Excerpt from ‘Excuse Me, but Your Otherness Is Showing’ by Joanne Limburg
There was always something other about me, and people noticed it. They couldn’t have said what it was they were noticing, but they sensed it in the room. I noticed them noticing. Sometimes, as I was walking down a street, or through a corridor, I would register that this person or that was visibly disconcerted by looking into my face; sometimes they looked bewildered; sometimes they seemed uncomfortable and shrank back. It was the nameless something at work. Some people sensed it as vulnerability, explaining things to me very slowly and carefully, or asking me if I was all right; sometimes people interpreted what they sensed as a physical fragility and insisted on carrying things for me when I hadn’t asked. Some people caught it as predators catch the scent of prey. Some felt repulsed or a little threatened and shunned it. Most people, at least some of the time, laughed at it. A few were drawn towards it, and when they laughed, laughed with it.

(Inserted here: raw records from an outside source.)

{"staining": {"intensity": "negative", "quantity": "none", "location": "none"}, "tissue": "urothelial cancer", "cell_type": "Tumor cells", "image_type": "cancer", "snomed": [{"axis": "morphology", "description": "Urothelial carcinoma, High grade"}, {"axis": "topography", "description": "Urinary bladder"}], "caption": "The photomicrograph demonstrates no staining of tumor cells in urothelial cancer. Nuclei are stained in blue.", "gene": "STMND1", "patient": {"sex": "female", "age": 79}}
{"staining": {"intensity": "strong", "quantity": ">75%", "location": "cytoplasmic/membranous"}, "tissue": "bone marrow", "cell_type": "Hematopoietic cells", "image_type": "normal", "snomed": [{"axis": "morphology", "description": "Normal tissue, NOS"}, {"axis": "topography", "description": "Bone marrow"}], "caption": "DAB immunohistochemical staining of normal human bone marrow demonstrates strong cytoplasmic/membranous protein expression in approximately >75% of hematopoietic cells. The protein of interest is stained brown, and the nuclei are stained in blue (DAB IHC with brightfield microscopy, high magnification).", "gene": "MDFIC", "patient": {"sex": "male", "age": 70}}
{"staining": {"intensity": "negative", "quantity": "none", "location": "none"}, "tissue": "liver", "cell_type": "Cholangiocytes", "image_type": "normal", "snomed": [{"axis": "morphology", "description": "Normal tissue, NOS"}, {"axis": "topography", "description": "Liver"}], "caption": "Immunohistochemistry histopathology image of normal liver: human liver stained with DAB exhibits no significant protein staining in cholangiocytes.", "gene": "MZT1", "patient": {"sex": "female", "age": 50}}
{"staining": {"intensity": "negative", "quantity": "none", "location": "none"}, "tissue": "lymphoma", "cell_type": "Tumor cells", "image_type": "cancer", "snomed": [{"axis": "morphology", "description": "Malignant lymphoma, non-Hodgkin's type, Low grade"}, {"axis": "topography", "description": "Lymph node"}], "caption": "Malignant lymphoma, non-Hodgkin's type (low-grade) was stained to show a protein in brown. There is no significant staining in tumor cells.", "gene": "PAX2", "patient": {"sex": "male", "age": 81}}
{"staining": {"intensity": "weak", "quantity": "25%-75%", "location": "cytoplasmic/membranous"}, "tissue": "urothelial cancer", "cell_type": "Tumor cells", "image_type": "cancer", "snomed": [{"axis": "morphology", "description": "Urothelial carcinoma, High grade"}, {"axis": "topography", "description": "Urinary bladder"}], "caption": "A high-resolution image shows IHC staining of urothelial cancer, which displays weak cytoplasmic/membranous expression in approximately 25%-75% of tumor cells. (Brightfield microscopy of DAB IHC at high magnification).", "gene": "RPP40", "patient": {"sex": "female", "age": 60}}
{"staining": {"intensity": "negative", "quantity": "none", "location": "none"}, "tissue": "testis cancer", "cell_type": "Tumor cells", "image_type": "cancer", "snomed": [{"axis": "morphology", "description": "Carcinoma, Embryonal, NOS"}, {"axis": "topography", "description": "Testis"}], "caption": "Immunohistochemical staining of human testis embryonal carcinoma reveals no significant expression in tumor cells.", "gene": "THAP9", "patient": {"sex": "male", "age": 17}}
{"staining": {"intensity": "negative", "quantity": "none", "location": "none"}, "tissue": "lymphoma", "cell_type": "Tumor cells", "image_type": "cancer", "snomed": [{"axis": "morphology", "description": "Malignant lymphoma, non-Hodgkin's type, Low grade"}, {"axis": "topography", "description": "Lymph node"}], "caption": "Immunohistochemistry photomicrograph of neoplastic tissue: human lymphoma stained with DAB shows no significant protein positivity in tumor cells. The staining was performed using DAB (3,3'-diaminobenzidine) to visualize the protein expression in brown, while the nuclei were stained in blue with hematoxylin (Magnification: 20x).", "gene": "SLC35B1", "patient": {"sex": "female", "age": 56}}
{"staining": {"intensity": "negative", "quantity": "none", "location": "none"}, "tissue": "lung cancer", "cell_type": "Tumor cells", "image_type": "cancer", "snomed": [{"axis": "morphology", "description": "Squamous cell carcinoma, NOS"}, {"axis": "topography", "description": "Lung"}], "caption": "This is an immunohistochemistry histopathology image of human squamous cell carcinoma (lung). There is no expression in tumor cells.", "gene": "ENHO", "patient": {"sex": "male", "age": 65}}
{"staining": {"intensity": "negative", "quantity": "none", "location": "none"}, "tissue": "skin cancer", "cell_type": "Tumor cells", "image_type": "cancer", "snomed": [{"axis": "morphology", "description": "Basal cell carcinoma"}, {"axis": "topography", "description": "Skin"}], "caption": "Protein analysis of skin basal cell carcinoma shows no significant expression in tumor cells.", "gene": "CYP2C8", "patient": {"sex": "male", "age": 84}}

I remember how it bewildered the medical student I met at a mutual friend’s party in the early 1990s. We had been talking for about fifteen minutes or so, when she asked, apropos of nothing, ‘So do you do something artistic? Are you an artist, or a writer?’ I said I wrote poetry. ‘Ah, I see,’ she said. ‘I thought it must be something like that.’ She said this with satisfaction and some relief, as she might when a consultant had asked her a question about a patient during a ward round, and she had got the answer right.
And she wasn’t wrong: I did define myself as a writer. I hadn’t published any writing at that point, let alone earned anything from it (unless you count the £10 book token I’d won in a Puffin Club poetry competition some years earlier), but I felt at my most comfortable when I was communicating via a screen or a page. When I wrote, I could devote my whole energy to thinking about exactly what I wanted my words to mean, without having to worry about how I’d approach all the hurdles that littered my spoken interactions. I didn’t have to worry about whether, or how, it would be appropriate to initiate a conversation; I didn’t have to address two listeners at once; I didn’t have to follow the conversation like a musician might have to follow an unseen orchestral score, anxiously waiting for the right moment to come in; I didn’t have to judge when it was the right moment to leave the conversation; I didn’t have to concern myself with the possibility that, in my face, or voice, or posture, or clothes, or some other aspect of my appearance, my non-specific otherness might be showing. The page never did a double take, never laughed at me, never flinched or frowned or criticised; it never exchanged smirks with an adjacent page, or whispered to it behind its hand; it never pinned me to a wall at a party and demanded to know why I refused to have sex with it. So if the otherness was being a writer, there was some compensation.
At the time of the party, in the early 90s, another form of words to describe the otherness – a more medical form of words, suitable for use on a ward round – was beginning to gain currency in the English-speaking world. It would take another twenty years before I understood how the words applied to me. I hadn’t heard of Asperger’s Syndrome. I had heard of autism, but, like most people, assumed that it was rare, and invariably meant absent or very limited speech, an apparent lack of emotional response to other people and a complete inability to care for oneself. Other people, meanwhile, didn’t seem to talk about autistic people as though they were people. To be autistic, I learned, was, by definition, to be empty in some way; autistic people lacked language, symbolic thought, empathy, social knowhow – the ingredients that human beings like to think define them as human. It was fine to write about them as if they’d never read it. It was perfectly reasonable to talk about them as if they’d never hear.